## To be done
A: Update the event schedule by writing out the passage from "May 29: Work-in-progress" to "of Rezone Albany." again, with "Warehouse District" changed to "Arts District".
B: Using the event schedule, answer these questions:
(i) At what address are the events held?
(ii) What are the hours of the open design studio?
(iii) How many areas around the city did Spencer say will get this kind of focused review?

## Page extract
--- START ---

Events are at 981 Broadway in Albany.

May 26: Hands-on design workshop
Opening event, with a presentation and guided questions intended to help draw out the public's ideas. Spencer: "What might [the public's] imagination bring to mind in terms of what that area could be, other areas that they've sort of experienced where there's been an renaissance in a more industrial type area." Tuesday, May 26, 6-8 pm

May 27-28: Open design studio
Drop in to talk with the planners and see how their look at the neighborhood is coming along. Wednesday/Thursday, May 27/28 9 am-6 pm

May 29: Work-in-progress presentation
See what was completed during the week. Friday, May 29, 6-8 pm

Other areas

The Warehouse District is one of what Spencer said will be 4-5 areas around the city that will get this sort of intensive, focused review as part of Rezone Albany.

--- END ---

Records from a data collection
--- START ---

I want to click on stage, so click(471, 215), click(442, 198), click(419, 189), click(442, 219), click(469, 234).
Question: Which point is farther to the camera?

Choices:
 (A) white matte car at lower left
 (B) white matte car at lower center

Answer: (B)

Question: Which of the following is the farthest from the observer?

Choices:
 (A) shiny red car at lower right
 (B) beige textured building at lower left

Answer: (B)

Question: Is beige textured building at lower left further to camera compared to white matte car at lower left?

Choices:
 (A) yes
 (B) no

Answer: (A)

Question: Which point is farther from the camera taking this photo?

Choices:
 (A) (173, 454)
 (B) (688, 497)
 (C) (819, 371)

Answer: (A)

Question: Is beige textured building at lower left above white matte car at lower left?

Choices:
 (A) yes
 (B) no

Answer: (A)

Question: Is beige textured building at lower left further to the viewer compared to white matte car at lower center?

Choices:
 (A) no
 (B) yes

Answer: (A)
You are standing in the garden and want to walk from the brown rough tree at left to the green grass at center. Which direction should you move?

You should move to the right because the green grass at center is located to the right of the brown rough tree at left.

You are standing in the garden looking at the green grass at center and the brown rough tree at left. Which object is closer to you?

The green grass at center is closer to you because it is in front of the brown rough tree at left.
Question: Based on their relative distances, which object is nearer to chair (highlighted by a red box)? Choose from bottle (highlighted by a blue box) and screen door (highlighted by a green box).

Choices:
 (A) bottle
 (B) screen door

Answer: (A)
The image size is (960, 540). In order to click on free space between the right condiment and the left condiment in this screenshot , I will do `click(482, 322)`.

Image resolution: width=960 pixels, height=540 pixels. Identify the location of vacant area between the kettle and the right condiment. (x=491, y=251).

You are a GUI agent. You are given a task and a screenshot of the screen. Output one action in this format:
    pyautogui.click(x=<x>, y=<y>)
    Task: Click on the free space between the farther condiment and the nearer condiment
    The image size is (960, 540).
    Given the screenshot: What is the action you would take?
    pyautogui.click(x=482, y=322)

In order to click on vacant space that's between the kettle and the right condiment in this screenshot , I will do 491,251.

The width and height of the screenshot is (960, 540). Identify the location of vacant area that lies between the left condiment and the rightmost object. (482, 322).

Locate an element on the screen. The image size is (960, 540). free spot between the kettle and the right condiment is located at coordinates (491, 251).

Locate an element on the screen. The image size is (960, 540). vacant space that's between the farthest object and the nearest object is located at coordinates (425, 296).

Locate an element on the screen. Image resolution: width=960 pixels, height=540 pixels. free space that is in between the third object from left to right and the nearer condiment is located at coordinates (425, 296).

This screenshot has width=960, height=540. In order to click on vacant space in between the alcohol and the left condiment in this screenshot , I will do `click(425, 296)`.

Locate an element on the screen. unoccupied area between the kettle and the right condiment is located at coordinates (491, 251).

--- END ---

## Replies
A:
May 29: Work-in-progress presentation
See what was completed during the week. Friday, May 29, 6-8 pm

Other areas

The Arts District is one of what Spencer said will be 4-5 areas around the city that will get this sort of intensive, focused review as part of Rezone Albany.

B:
(i) 981 Broadway in Albany
(ii) 9 am to 6 pm
(iii) 4-5 areas